* _WHAT IS BEING ASKED_:
Can you rewrite the data from the line containing "Schau doch mal" through the line containing "verkoop@boogaerdt.nl", swapping every "Windows Mobile" for "Windows Phone" and leaving everything else untouched?

* _DATA PROVIDED_:
● ● ●
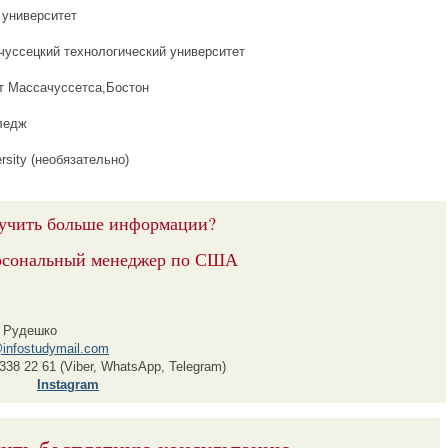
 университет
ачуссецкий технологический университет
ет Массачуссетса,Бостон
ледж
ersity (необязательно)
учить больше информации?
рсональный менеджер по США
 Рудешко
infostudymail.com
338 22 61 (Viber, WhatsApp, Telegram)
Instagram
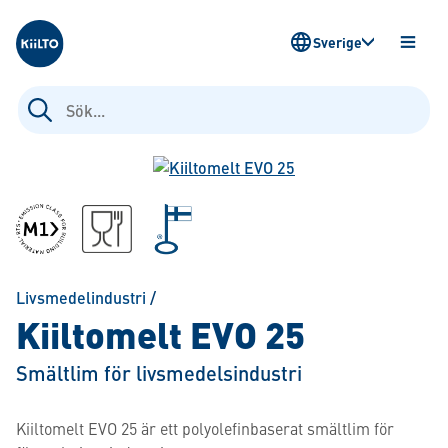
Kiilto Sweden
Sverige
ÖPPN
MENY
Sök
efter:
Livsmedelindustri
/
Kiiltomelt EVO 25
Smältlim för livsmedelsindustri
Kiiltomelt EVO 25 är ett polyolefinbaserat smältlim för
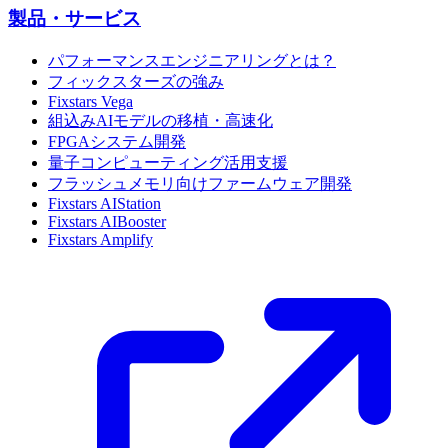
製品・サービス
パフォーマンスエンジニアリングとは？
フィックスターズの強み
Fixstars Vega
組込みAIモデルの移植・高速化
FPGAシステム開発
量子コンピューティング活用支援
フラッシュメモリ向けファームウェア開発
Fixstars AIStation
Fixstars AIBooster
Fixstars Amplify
● ● ●
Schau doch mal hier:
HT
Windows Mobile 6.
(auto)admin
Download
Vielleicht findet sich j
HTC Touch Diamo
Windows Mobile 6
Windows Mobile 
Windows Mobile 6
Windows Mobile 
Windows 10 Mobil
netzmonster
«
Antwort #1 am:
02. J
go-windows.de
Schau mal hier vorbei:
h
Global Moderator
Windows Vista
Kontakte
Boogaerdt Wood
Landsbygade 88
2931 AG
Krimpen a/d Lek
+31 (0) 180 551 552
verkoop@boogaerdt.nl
● ● ●
* _FINAL ANSWER_:
Schau doch mal hier:
HT
Windows Phone 6.
(auto)admin
Download
Vielleicht findet sich j
HTC Touch Diamo
Windows Phone 6
Windows Phone 
Windows Phone 6
Windows Phone 
Windows 10 Mobil
netzmonster
«
Antwort #1 am:
02. J
go-windows.de
Schau mal hier vorbei:
h
Global Moderator
Windows Vista
Kontakte
Boogaerdt Wood
Landsbygade 88
2931 AG
Krimpen a/d Lek
+31 (0) 180 551 552
verkoop@boogaerdt.nl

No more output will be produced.